What this task involves: Reproduce, word for word, everything in the records from the line containing "3 h 36 min." down to the line containing "Indicated: 3:34", including both of those lines.

Records to use:
↓↓↓

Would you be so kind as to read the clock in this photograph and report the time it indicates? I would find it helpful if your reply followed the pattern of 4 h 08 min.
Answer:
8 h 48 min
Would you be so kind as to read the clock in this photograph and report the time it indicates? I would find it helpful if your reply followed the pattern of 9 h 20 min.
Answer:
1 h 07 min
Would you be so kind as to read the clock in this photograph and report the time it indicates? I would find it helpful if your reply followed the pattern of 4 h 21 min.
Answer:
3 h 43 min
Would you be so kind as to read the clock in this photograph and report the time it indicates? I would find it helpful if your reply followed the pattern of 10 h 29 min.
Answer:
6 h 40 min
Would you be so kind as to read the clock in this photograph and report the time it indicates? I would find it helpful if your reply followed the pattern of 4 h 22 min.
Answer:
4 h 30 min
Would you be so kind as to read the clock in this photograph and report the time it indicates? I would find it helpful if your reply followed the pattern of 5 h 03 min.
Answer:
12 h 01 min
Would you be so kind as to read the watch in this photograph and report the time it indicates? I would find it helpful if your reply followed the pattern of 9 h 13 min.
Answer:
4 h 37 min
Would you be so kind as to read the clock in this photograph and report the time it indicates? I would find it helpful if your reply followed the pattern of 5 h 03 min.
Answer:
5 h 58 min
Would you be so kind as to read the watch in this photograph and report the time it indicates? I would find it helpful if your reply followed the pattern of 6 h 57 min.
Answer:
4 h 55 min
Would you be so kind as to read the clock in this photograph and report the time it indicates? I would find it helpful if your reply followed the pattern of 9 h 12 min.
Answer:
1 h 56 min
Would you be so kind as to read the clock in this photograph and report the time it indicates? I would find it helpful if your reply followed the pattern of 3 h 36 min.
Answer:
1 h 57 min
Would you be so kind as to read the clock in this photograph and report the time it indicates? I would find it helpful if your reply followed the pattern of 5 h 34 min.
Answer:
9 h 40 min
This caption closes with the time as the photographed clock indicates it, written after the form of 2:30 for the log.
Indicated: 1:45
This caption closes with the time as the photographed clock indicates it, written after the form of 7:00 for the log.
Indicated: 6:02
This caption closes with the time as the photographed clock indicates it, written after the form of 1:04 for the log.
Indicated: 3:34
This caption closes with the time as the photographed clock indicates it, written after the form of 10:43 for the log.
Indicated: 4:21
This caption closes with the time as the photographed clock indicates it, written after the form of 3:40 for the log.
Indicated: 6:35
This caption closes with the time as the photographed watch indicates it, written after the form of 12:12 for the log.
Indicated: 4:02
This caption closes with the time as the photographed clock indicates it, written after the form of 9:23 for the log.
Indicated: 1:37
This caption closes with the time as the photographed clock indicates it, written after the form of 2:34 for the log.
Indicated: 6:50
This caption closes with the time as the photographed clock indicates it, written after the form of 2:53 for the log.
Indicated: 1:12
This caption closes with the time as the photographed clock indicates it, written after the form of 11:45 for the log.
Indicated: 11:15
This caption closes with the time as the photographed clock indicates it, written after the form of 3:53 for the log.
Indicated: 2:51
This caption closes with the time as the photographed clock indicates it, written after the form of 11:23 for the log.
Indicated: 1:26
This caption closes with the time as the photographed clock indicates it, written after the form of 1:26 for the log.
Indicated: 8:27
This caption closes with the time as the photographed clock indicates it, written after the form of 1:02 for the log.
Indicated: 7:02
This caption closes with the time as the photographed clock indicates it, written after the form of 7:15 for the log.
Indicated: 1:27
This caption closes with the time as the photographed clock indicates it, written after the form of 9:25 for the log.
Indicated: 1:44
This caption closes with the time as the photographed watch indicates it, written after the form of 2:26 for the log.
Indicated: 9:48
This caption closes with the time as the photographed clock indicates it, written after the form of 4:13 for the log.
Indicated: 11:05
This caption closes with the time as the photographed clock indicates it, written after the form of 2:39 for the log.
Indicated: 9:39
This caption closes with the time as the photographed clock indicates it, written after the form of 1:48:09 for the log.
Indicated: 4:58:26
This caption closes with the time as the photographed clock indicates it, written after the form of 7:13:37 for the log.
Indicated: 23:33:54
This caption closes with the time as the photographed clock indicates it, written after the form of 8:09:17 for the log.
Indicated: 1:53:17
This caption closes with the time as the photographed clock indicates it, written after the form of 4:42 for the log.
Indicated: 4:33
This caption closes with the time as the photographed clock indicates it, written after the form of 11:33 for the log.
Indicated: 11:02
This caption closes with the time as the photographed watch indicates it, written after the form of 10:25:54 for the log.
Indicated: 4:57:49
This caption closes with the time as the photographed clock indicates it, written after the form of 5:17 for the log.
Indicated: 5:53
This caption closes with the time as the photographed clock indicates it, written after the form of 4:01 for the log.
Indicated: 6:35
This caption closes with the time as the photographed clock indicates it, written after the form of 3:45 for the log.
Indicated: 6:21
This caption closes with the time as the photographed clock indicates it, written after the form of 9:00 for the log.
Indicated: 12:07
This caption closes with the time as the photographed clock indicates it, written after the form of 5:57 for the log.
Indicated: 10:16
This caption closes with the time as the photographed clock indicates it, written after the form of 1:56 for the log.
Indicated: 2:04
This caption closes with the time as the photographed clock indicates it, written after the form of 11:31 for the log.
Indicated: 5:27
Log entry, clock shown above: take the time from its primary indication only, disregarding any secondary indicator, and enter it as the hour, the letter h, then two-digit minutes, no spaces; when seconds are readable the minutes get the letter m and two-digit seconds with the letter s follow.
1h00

↑↑↑

Solution to the exercise:
Would you be so kind as to read the clock in this photograph and report the time it indicates? I would find it helpful if your reply followed the pattern of 3 h 36 min.
Answer:
1 h 57 min
Would you be so kind as to read the clock in this photograph and report the time it indicates? I would find it helpful if your reply followed the pattern of 5 h 34 min.
Answer:
9 h 40 min
This caption closes with the time as the photographed clock indicates it, written after the form of 2:30 for the log.
Indicated: 1:45
This caption closes with the time as the photographed clock indicates it, written after the form of 7:00 for the log.
Indicated: 6:02
This caption closes with the time as the photographed clock indicates it, written after the form of 1:04 for the log.
Indicated: 3:34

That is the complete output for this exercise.